Wednesday, May 18, 2005

continuing on...

Well, another few days have gone by and I still haven't gotten a lot done, but that's okay. :)
I've started learning how to read the tarot and am having a wonderful experience with that, although it's much more complicated that I first thought. There is so much to remember and so many different ways to go with it, I feel that I will never tire of using these cards. They seem to get straight to the point, and are so helpful when you have a question or just need some new inspirations. Whatever you do with them, you can't do it wrong, and I like that feature a whole lot. :)
I am learning more and more about myself also as time goes on, like I think I know my purpose in this life, it is one of educating, and also something to do with helping others to heal their spirits. Being one with the hawk is telling me that I am a messenger, I can help others in this way, and all I need to do now is try to realize that what I am hearing is right, and that I do have things that are worthwhile to share with others. This is a good life, and I feel like I might finally be on the right track. I wonder why it has taken so long though! Grrr...:)

Sunday, May 08, 2005

First Blog Ever

Just to introduce myself and let you know what I am thinking these days.
I've been searching for a long time for the answer to the questions, "Why am I here?" And "What is my purpose in this life?"
Lately the answers have been coming at me and I am thinking this would be a good way to get my thoughts straight and possibly get some feedback.
I've always known that I have very deep perceptions of how people are feeling. Not sure where it comes from but possibly the upbringing I had got it all started. I may go into that more later, but for now I am testing the water so to speak.
A lot of people lately have been talking like this might be the end of the world because so much is happening in the way of spirituality.

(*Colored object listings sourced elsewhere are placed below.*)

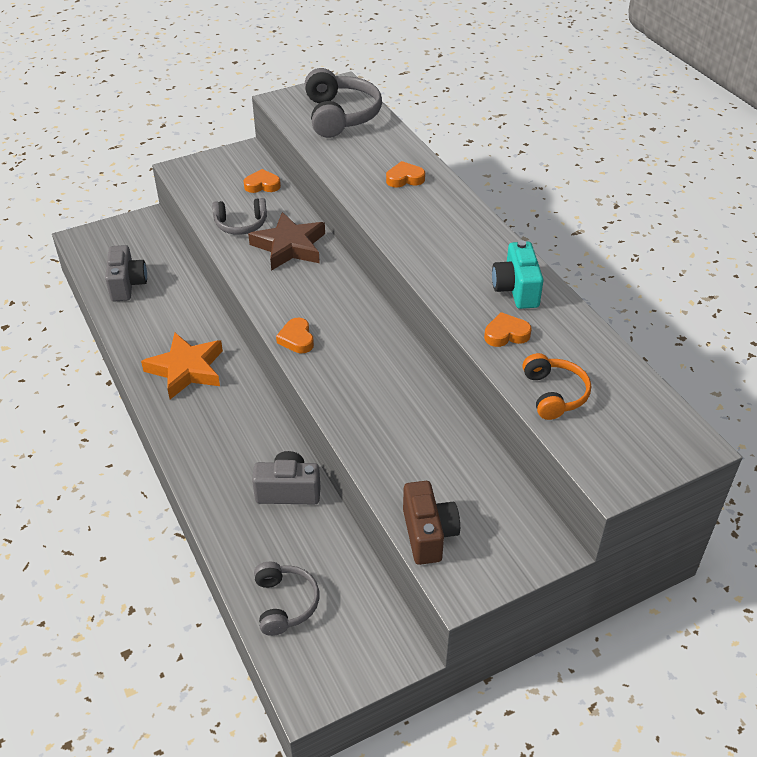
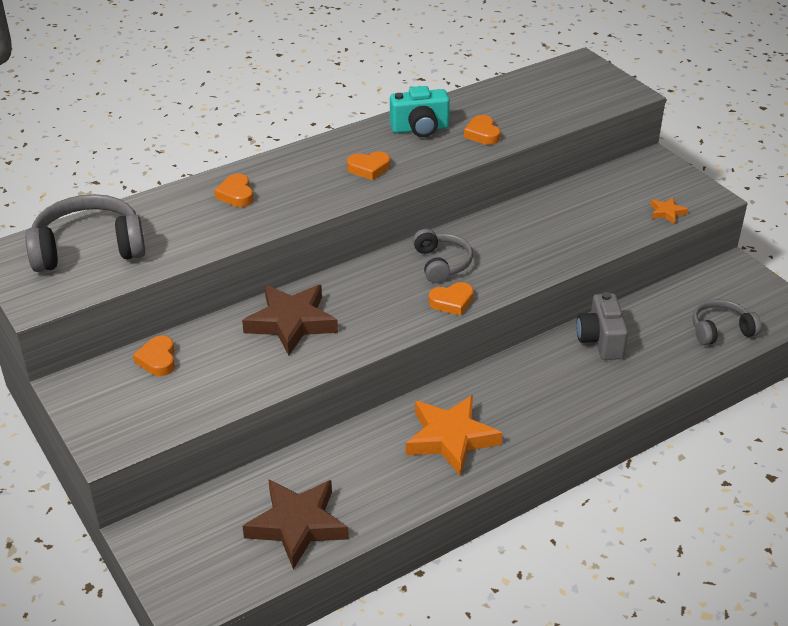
camera: 95 degrees left, 5 degrees down
(127, 285) = (297, 525): grey camera -> brown star
(241, 224) = (246, 368): grey headphones -> grey headphones (441, 263)
(428, 534) = (667, 213): brown camera -> orange star
(441, 252) = (369, 168): none -> orange heart
(554, 394) = (549, 113): orange headphones -> none

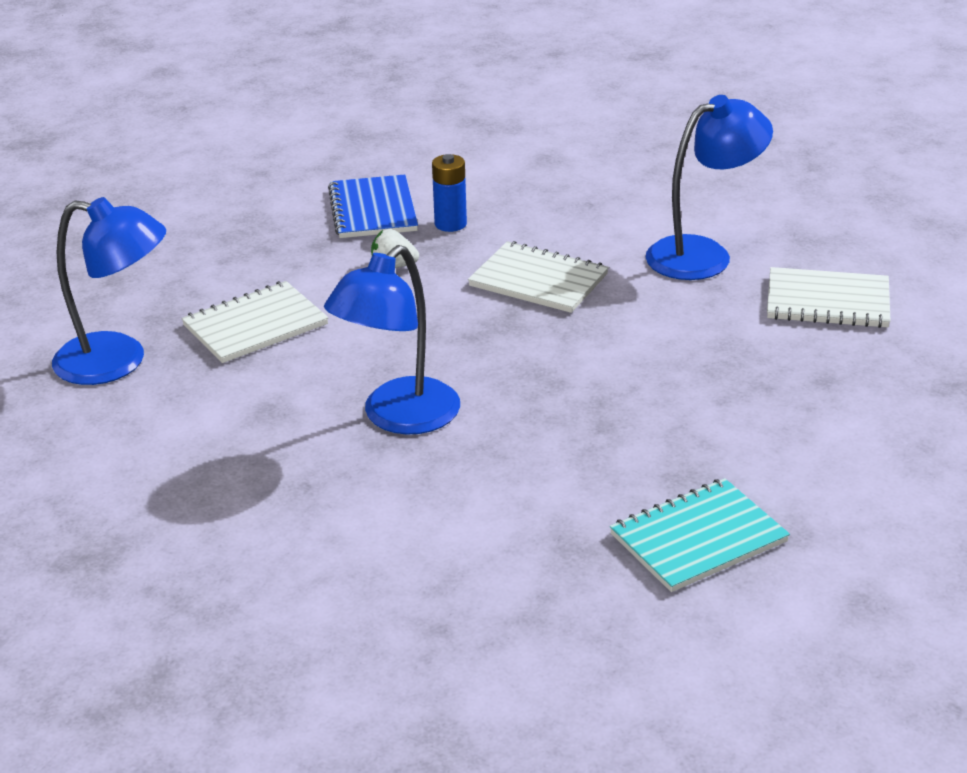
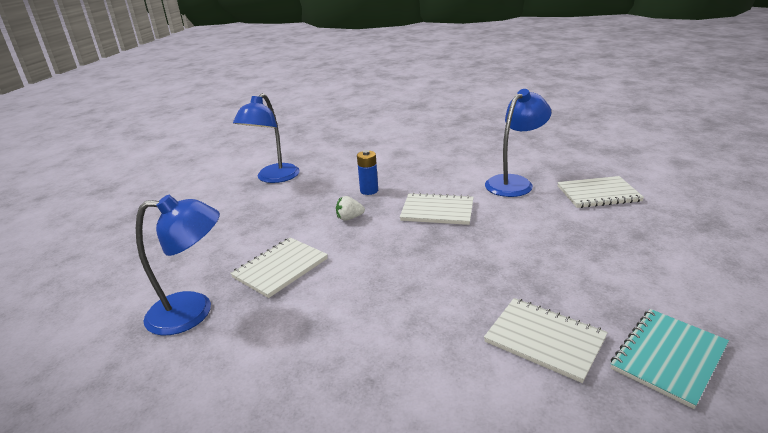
camera: 15 degrees left, 5 degrees down
(373, 210) = (321, 191): blue notebook -> none
(399, 418) = (407, 312): blue lamp -> blue lamp (273, 178)
(555, 487) = (544, 340): none -> white notebook

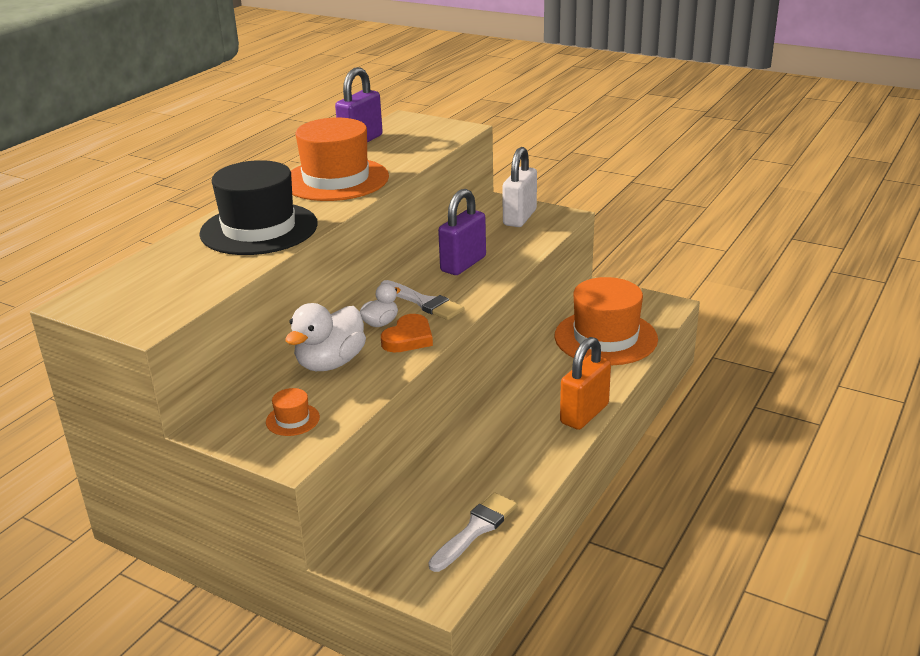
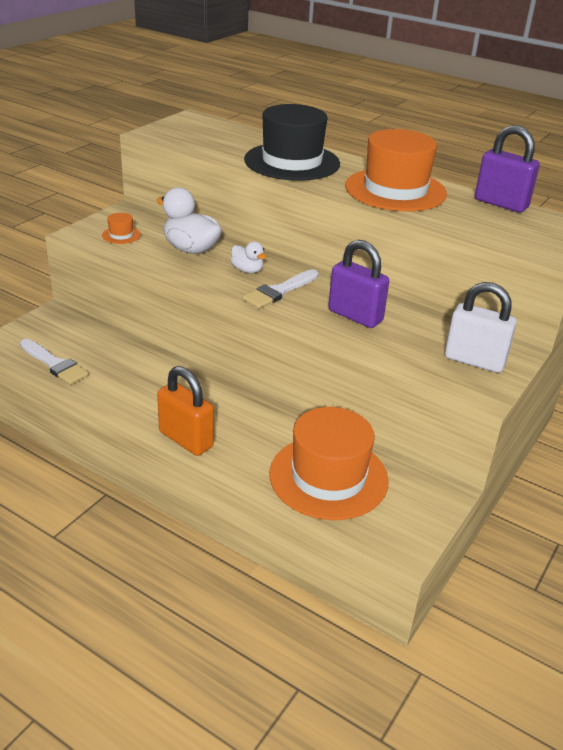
camera: 90 degrees right, 5 degrees up
(408, 338) = (218, 281): orange heart -> none

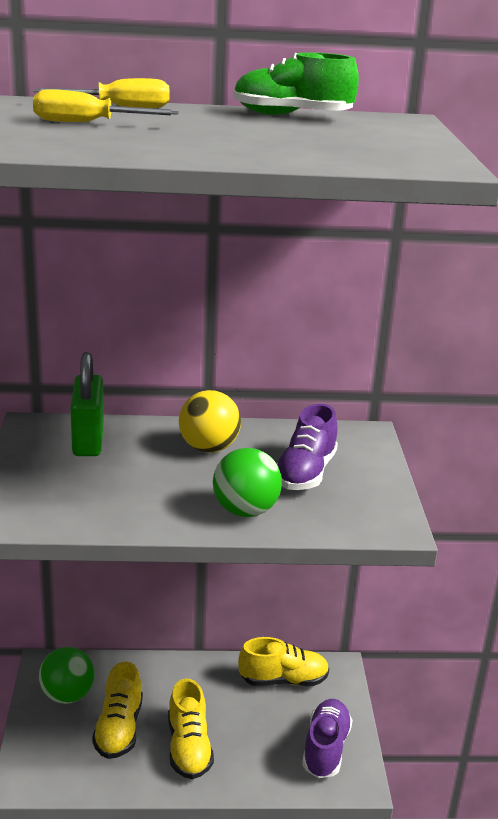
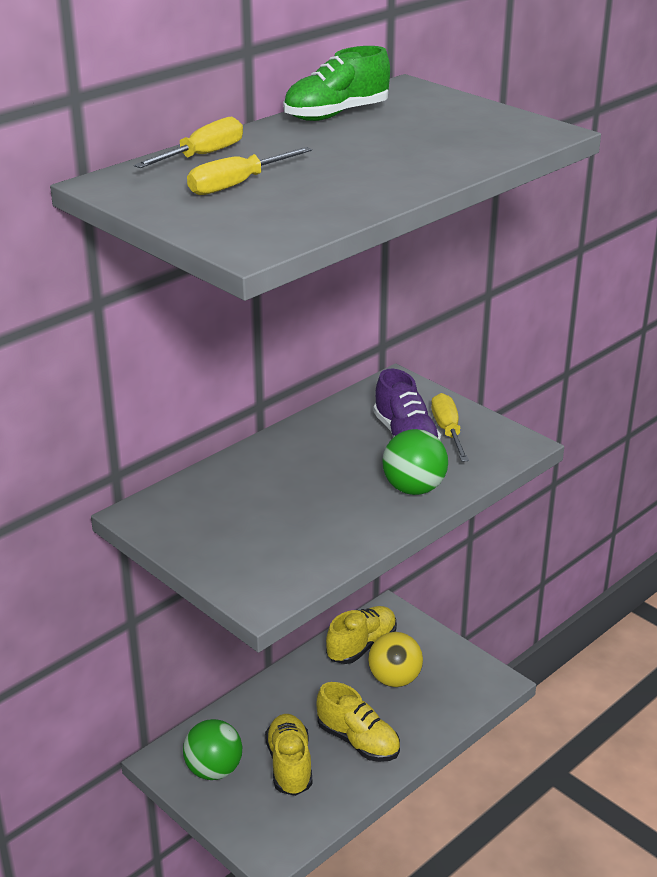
camera: 40 degrees left, 5 degrees up
(88, 440) = (208, 500): green padlock -> none
(119, 729) = (289, 765): yellow shoe -> yellow shoe turned 150 degrees counterclockwise
(208, 448) = (308, 455): yellow ball -> yellow ball (394, 679)
(325, 749) = (450, 675): purple shoe -> none
(348, 486) = (448, 431): none -> yellow screwdriver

More and more people are becoming aware of the spirits that surround us and more and more people are searching for the same answers as I.
I think the most important thing I've learned lately is to trust my instincts, to believe in the lessons I am getting and to let go and let God.
Also, although I am learning a lot, I have to remember that I still am not an expert and I have to watch so I don't push others too hard. Or to try too hard myself to convince them I am right. I have to learn that when they are ready, they will listen and by forcing the knowledge on them, they are only turned away.
That's all for today. Nice to meet you.